* Task to carry out *
Arrange the lines from all the rows below into a single numbered list, omitting any blank lines.
====== Supplied material ======
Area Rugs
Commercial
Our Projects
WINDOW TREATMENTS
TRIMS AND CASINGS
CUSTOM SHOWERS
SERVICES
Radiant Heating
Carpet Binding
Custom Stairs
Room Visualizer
======
* Answer space *
1. Area Rugs
2. Commercial
3. Our Projects
4. WINDOW TREATMENTS
5. TRIMS AND CASINGS
6. CUSTOM SHOWERS
7. SERVICES
8. Radiant Heating
9. Carpet Binding
10. Custom Stairs
11. Room Visualizer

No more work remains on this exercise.